Kimse İçin Ağlama Önemli Olan Sensin Bunu Asla Unutma

Merhaba

Normalde güçlü bir insanımdır. Kolayca korkuya kapılmam. Çünkü korkuların bizi ele geçirebileceğine ve yaşam enerjimizi emeceğine inanırım. Hayatım boyunca düştüğüm anlarda oldu elimde olan yada olmayan sebeplerden dolayı. Hatta tüm yaşama sevincimin yok olduğuna şahit olanlarda olmuştur. Beni elimden tutup bilerek yada bilmeyerek ayağa kaldıran dostlarım da.  Ne olursa olsun bir şekilde toparlandım.

Geçenlerde bir takipçimden bir mesaj aldım. Logomda yer alan "Kimse için ağlama önemli olan sensin bunu unutma" sözünün hayatımda önemli bir yeri olduğunu düşündüğünü ve neler olduğunu merak ettiğini söylüyordu. Evet bu bana ait bir cümle, evet bu sözün benim için anlamı büyük.

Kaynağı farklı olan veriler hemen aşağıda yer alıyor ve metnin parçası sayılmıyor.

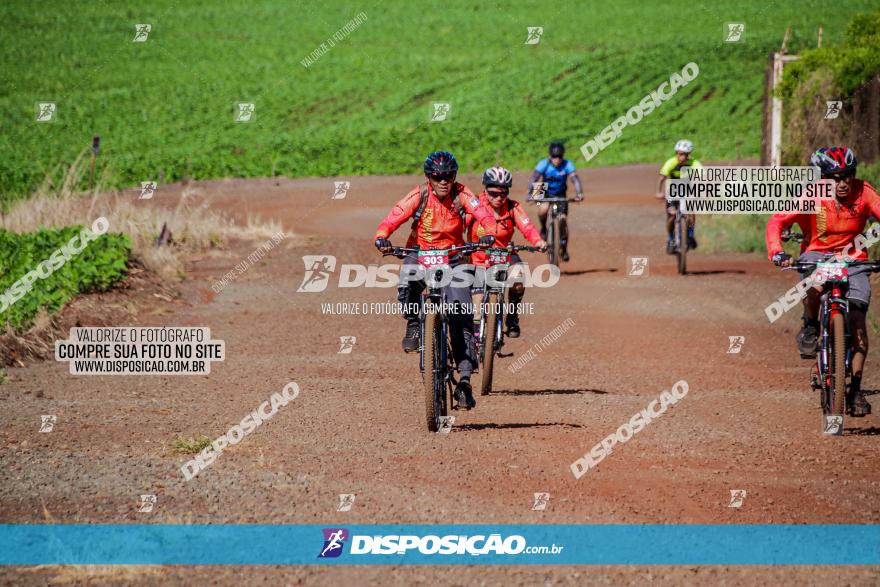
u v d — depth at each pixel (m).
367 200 82.44
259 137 139.00
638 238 60.00
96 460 19.92
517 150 130.38
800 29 188.88
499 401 26.23
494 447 21.19
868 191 22.62
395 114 156.38
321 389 27.38
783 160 60.22
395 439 21.89
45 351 31.48
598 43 197.12
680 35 196.12
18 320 32.22
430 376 21.78
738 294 42.28
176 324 36.56
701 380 28.62
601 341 34.44
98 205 54.75
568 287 44.62
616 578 14.19
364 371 29.92
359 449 21.00
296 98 167.25
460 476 19.02
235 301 41.31
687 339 34.47
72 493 17.81
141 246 47.22
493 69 183.50
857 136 54.41
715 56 177.38
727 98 156.75
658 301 41.09
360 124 148.25
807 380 28.58
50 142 131.00
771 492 18.11
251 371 29.64
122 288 40.38
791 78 59.41
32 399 25.58
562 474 19.22
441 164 21.83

Çünkü yaşanan bazı şeyler şunu gösteriyor ki, ne kadar çok destek olan kişi olursa olsun hayatında, hep bir yerlerde yalnızsın özünde. Herkesin kendine ait bir yaşamı ve tercihleri var. Sizin için, sizin kadar üzülebilecek kimse olmaz hayatta. Ve bizler bazen, öyle beklentiler içine giriyoruz ki insanlar ile ilgili o beklenti bir anda içinde bulunduğunuz üzücü durumdan daha fazla acı verebiliyor.

Benim hayatımda da tabi ki bazı olaylar oldu, hatta bir çok insan bana benzer bir şeyler yaşadı yani abartacak çok şey yok aslında :) Herkesin yaşadığı kendine göre büyük. Ve bence yaradan gerçekten de taşıyabileceğinden daha büyük yük vermiyor kimseye. İnsan doğası gereği öyle şeylere alışıyor ki, sonra kendisi de buna şaşıyor. Bu aralar yaşadıklarımdan esinlendiğim bir kitap yazmaya bile başladım. Bilmiyorum sonunu getirebilecek miyim?

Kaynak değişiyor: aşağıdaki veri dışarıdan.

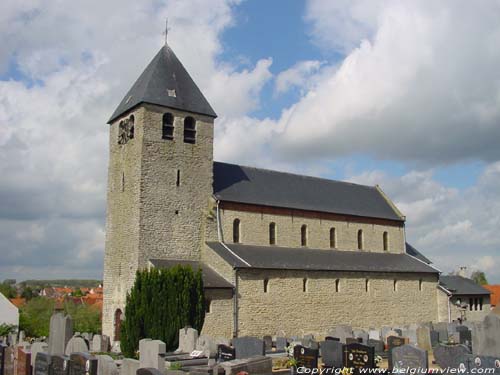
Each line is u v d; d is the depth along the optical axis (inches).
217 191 1785.2
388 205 2336.4
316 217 1987.0
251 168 2009.1
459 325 1764.3
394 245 2228.1
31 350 1120.2
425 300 2101.4
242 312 1568.7
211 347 1196.5
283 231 1884.8
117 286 1663.4
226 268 1600.6
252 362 958.4
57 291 5447.8
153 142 1660.9
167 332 1380.4
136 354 1337.4
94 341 1521.9
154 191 1642.5
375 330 1684.3
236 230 1780.3
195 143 1748.3
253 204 1820.9
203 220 1721.2
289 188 2023.9
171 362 1108.5
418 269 2086.6
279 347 1417.3
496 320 957.2
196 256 1686.8
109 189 1776.6
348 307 1836.9
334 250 2010.3
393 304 1982.0
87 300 3400.6
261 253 1747.0
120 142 1748.3
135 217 1616.6
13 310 2247.8
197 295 1448.1
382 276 1972.2
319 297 1764.3
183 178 1704.0
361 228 2126.0
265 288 1638.8
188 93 1770.4
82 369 876.0
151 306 1386.6
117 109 1803.6
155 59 1791.3
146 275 1411.2
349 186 2305.6
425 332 1380.4
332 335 1513.3
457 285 2375.7
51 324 1291.8
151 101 1662.2
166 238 1640.0
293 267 1704.0
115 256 1692.9
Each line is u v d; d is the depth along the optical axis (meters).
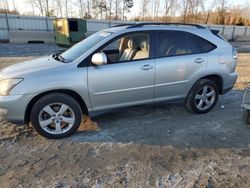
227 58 4.78
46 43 21.33
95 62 3.68
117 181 2.84
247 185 2.80
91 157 3.32
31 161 3.21
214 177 2.93
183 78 4.43
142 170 3.04
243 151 3.53
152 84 4.18
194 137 3.91
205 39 4.66
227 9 48.16
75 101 3.77
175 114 4.83
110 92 3.91
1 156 3.32
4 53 14.34
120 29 4.14
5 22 22.31
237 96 6.18
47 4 42.72
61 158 3.29
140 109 5.04
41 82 3.49
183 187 2.75
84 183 2.80
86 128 4.16
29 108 3.64
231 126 4.35
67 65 3.68
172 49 4.32
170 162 3.22
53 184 2.78
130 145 3.64
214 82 4.87
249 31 35.97
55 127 3.76
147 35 4.17
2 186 2.73
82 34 19.38
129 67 3.94
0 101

İnsan bazen yalnız kalıyor ve ne yapacağını bilemiyor. O zamanlarda sanırım dönüp içine bakması gerekiyor. Ne istediğine, onu neyin iyileştirebileceğine doğru cevabı sadece kendisi verebiliyor. Mesela hayatımda böyle bir dönem olmuştu. Ne hissettiğimi bilmediğim, içine girdiğim boşluğun istediğim bir şey mi olduğunu yoksa beni çok mu üzdüğünü anlayamadığım günler. Başıma gelen şeyin haksızlık olduğunu düşünüyordum, bu kadarını hak etmediğime inanıyordum.

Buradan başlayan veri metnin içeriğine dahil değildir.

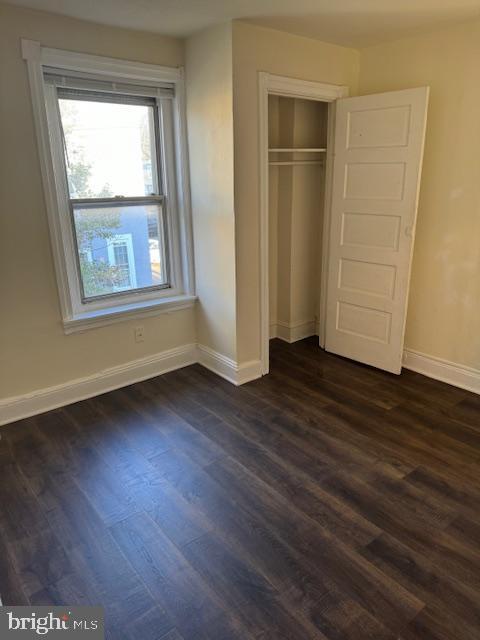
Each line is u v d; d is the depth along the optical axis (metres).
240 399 3.23
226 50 2.80
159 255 3.56
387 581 1.79
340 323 3.86
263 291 3.40
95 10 2.55
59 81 2.76
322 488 2.32
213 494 2.29
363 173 3.39
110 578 1.82
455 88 2.99
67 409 3.12
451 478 2.39
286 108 3.73
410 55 3.18
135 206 3.34
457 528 2.05
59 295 2.99
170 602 1.71
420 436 2.77
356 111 3.32
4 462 2.56
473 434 2.78
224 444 2.71
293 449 2.65
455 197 3.13
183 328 3.70
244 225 3.15
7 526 2.09
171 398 3.26
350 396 3.26
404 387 3.38
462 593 1.74
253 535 2.02
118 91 3.01
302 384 3.44
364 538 2.00
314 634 1.59
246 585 1.78
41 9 2.52
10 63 2.53
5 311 2.81
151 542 1.99
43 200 2.80
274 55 2.98
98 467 2.51
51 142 2.83
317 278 4.32
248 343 3.43
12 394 2.95
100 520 2.12
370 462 2.52
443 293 3.33
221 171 3.08
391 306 3.45
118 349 3.37
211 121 3.05
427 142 3.19
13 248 2.76
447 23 2.86
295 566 1.86
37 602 1.72
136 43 2.96
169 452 2.64
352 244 3.59
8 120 2.58
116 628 1.62
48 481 2.40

Ve günlerim anlamsız bir şekilde durmadan kendimi, ne istediğimi düşünerek geçiyordu.  Kimseyle detayları paylaşmıyordum da. İçimden geçenleri ne kendime ne de bir başkasına anlatmıyordum. Sonra bir gün bir arkadaşım, neden hayal kurmayı bıraktığımı sordu. O sorunun cevabını bile uzun süre düşündüm. O dönemlerin başında hiç kesilmeyen mide bulantılarım vardı. Bir çok doktora gittim. En son emar çektirmeye kadar gitti kesilmeyen bulantılarım. Emardan sonra doktor ile görüşmemde öyle bir şey oldu ki, bir anda kendimi içimdeki şeyleri ona anlatırken buldum :) Sanırım 10 dakika hiç durmadan konuşmuşumdur. Şaşırmıştır herhalde doktor da halime ama bir şey de diyemedi. Uzmanlık alanı olmadığı halde beni hiç sözümü kesmeden dinledi :) Oradan çıkıp taksiye bindiğimde, inanır mısınız mide bulantım kesilmişti. Bir daha da bulanmadı.

O gün dedim işte, logodaki sözü kendime. "Hiç bir şey için ağlama, önemli olan sensin bunu asla unutma"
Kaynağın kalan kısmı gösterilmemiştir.